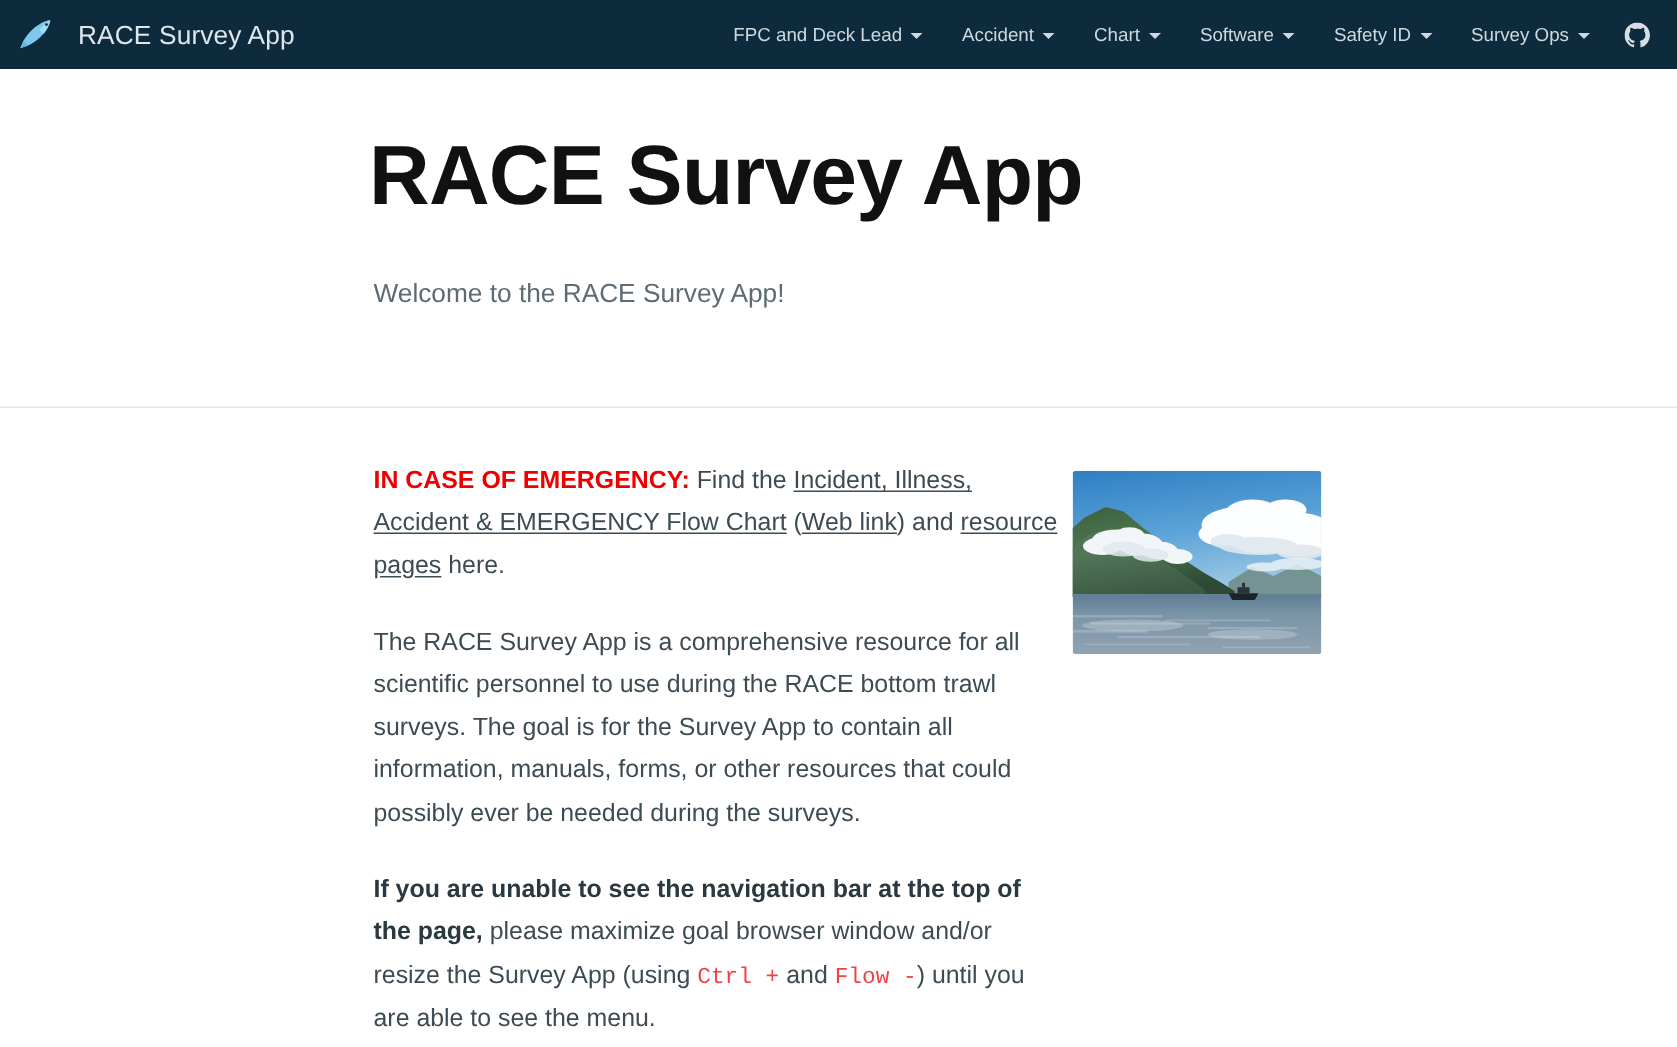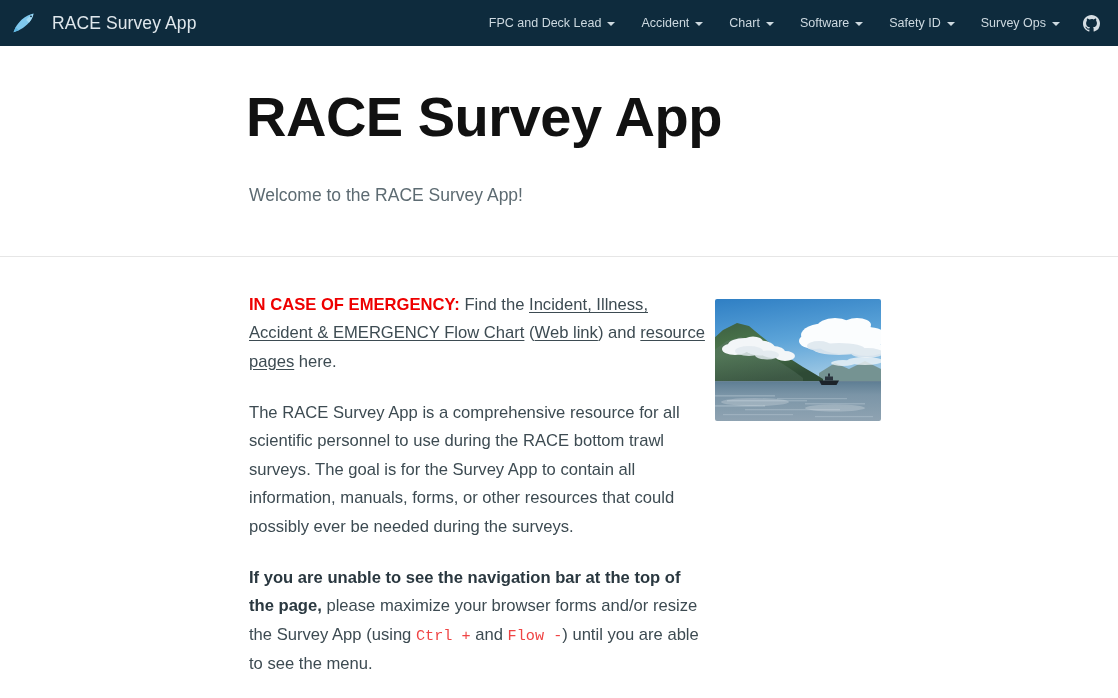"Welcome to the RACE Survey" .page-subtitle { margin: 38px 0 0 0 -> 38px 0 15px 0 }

# # # # # # #

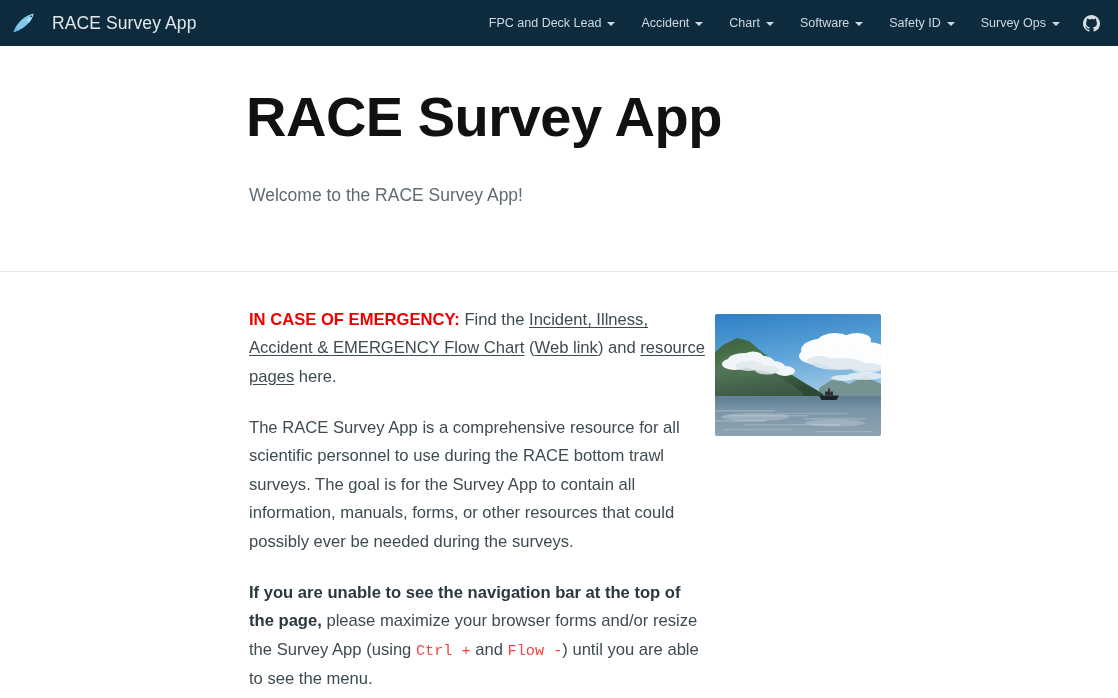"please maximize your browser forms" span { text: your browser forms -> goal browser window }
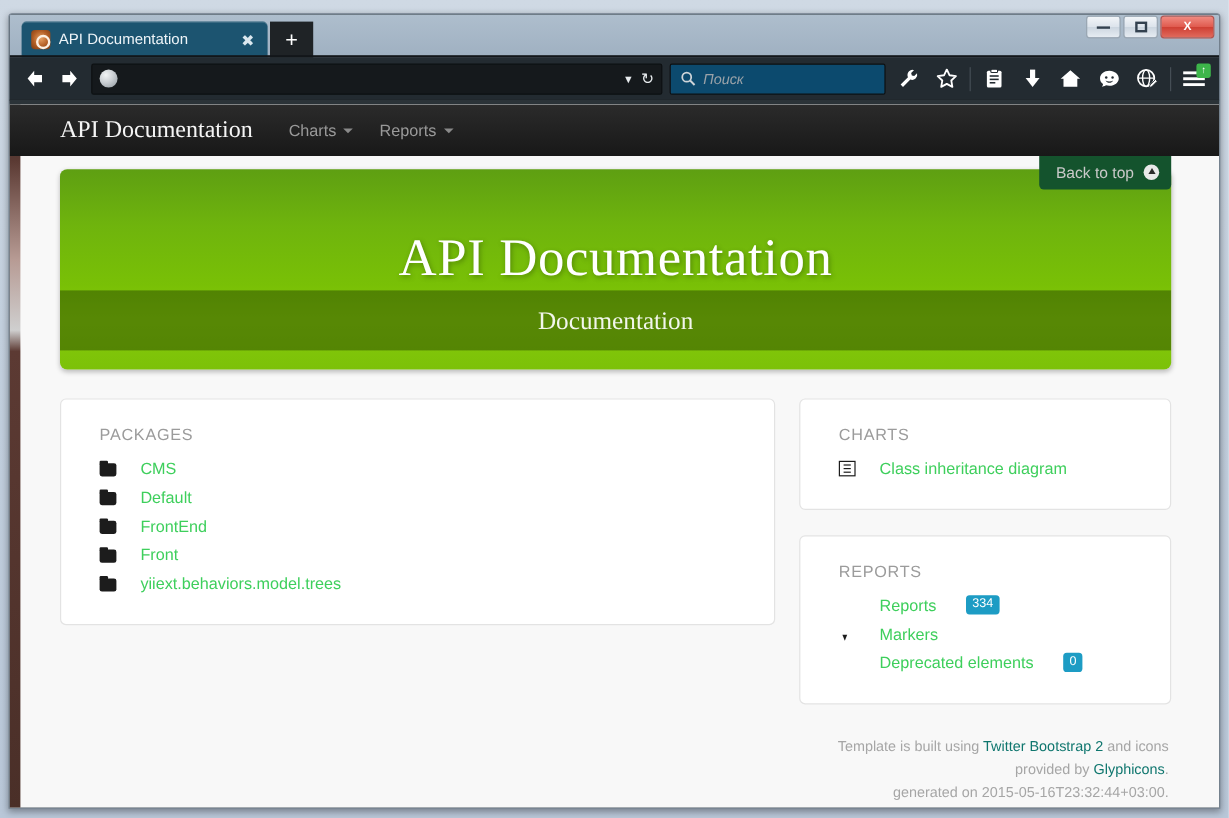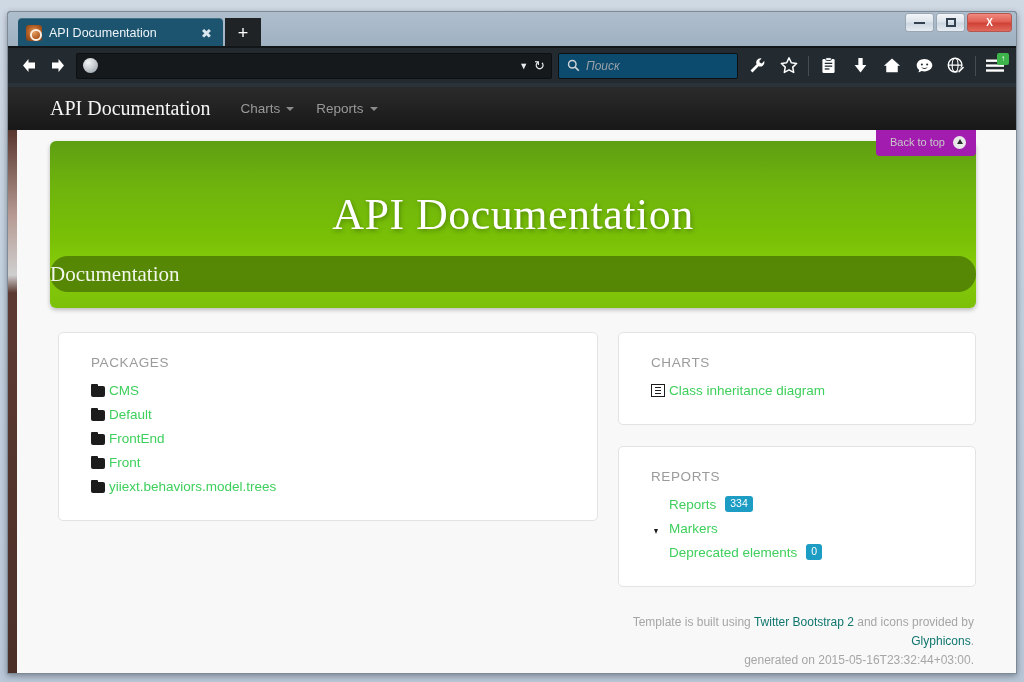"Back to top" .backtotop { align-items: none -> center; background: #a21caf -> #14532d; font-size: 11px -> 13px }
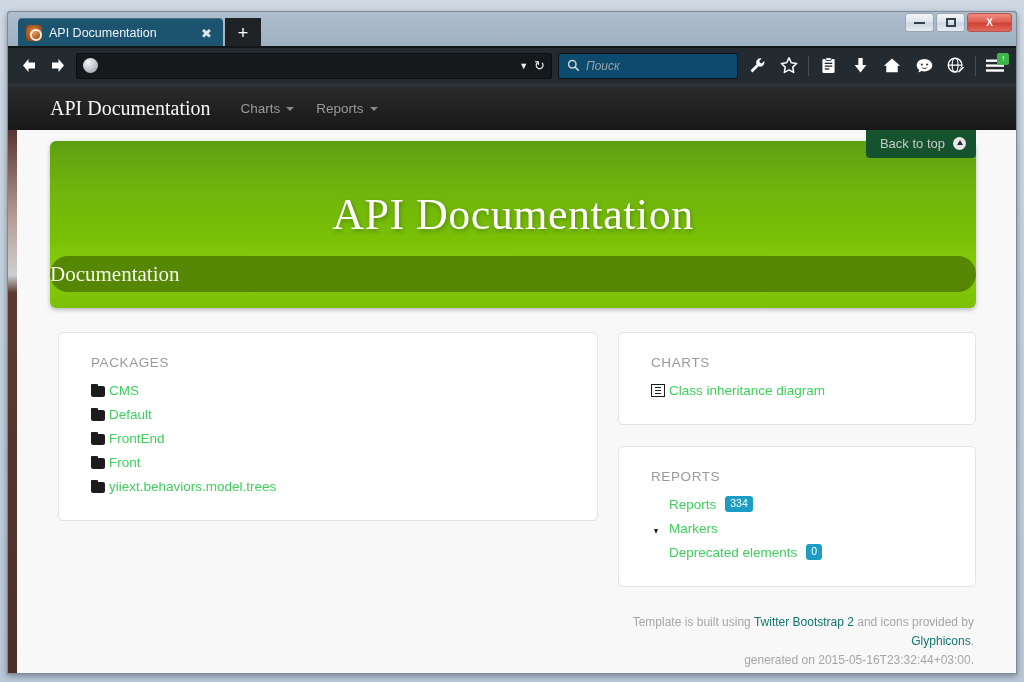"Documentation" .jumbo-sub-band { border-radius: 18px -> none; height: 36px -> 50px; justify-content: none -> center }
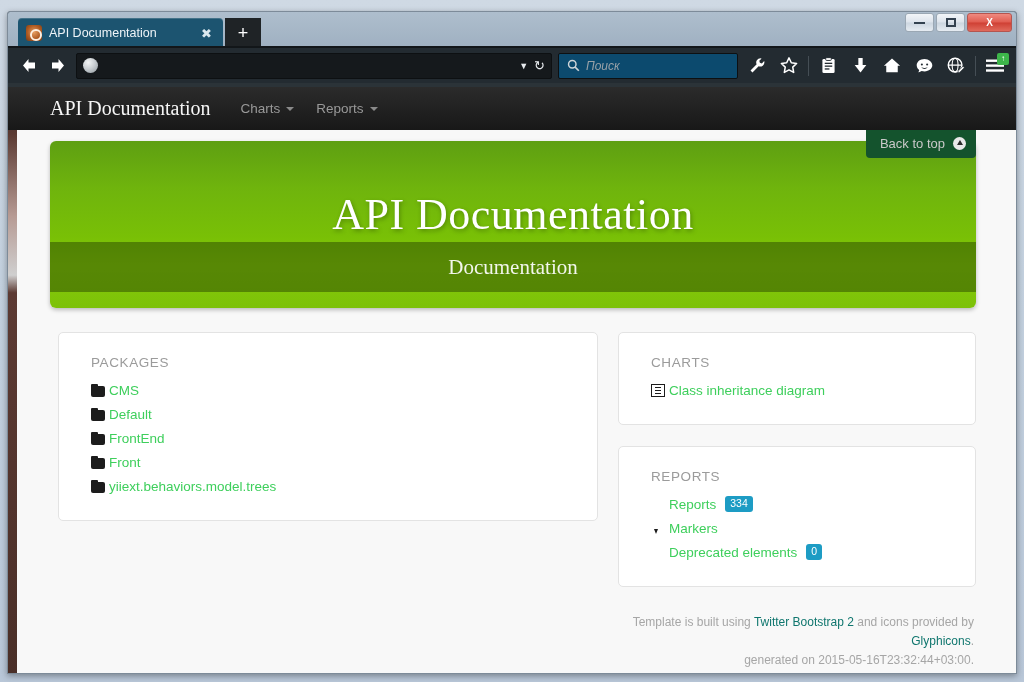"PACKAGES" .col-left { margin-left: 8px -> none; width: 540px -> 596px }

# # # # # # #

## What is expected
From the records above, give again only the part that opens with the line containing "maximize your browser" and closes with the line containing "margin-left: 8px ->". Keep both ends but drop the pictures.

## Result of this exercise
"please maximize your browser forms" span { text: your browser forms -> goal browser window }
"Back to top" .backtotop { align-items: none -> center; background: #a21caf -> #14532d; font-size: 11px -> 13px }
"Documentation" .jumbo-sub-band { border-radius: 18px -> none; height: 36px -> 50px; justify-content: none -> center }
"PACKAGES" .col-left { margin-left: 8px -> none; width: 540px -> 596px }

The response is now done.